Transcribe every line of the material below without change, apart from dropping the pictures.

(Provided data):
Segment Open

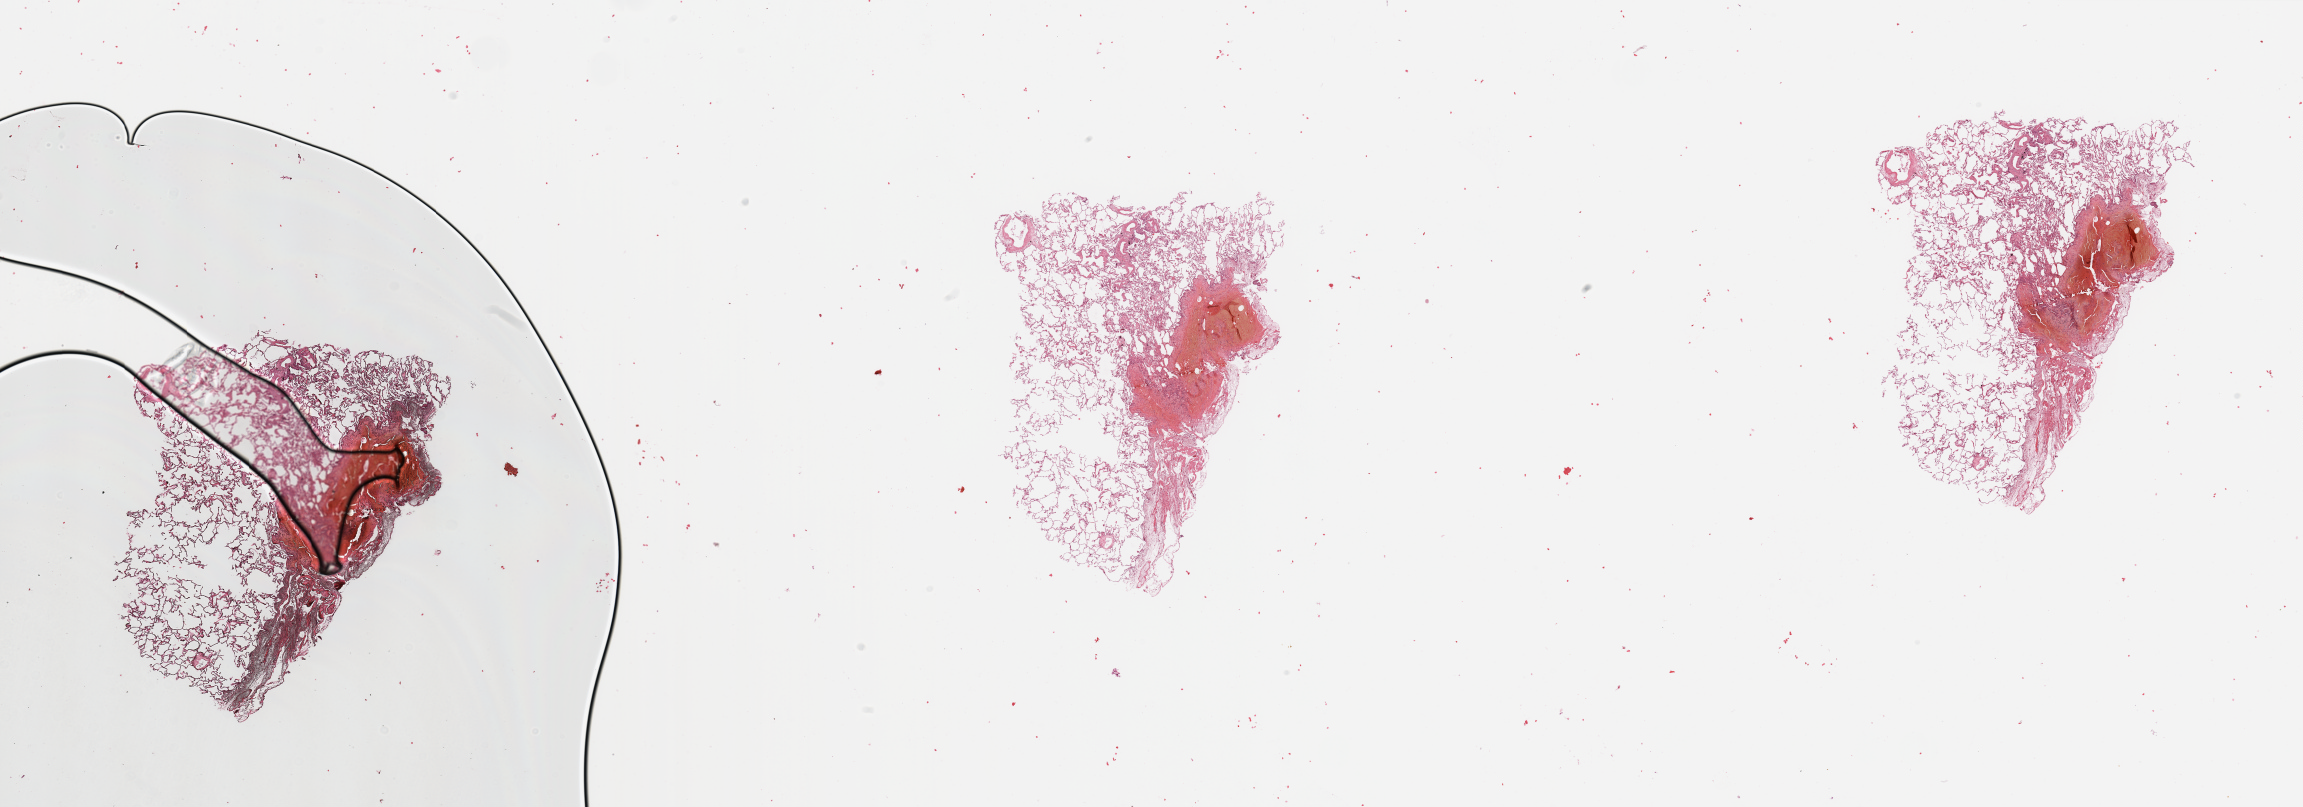
Digitized Hematoxylin and eosin (H&E) stained tissue section (whole slide) — low-resolution overview of the scanned area, about 36.4 x 12.8 mm (from a 20x scan); normal (non-tumour) tissue sample, sampled site: lung. Patient: female, age 66 years.
• this section: normal (non-tumour) tissue from the same patient
• patient diagnosis: Adenocarcinoma, NOS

Segment Closed

(Exercise result):
Digitized Hematoxylin and eosin (H&E) stained tissue section (whole slide) — low-resolution overview of the scanned area, about 36.4 x 12.8 mm (from a 20x scan); normal (non-tumour) tissue sample, sampled site: lung. Patient: female, age 66 years.
• this section: normal (non-tumour) tissue from the same patient
• patient diagnosis: Adenocarcinoma, NOS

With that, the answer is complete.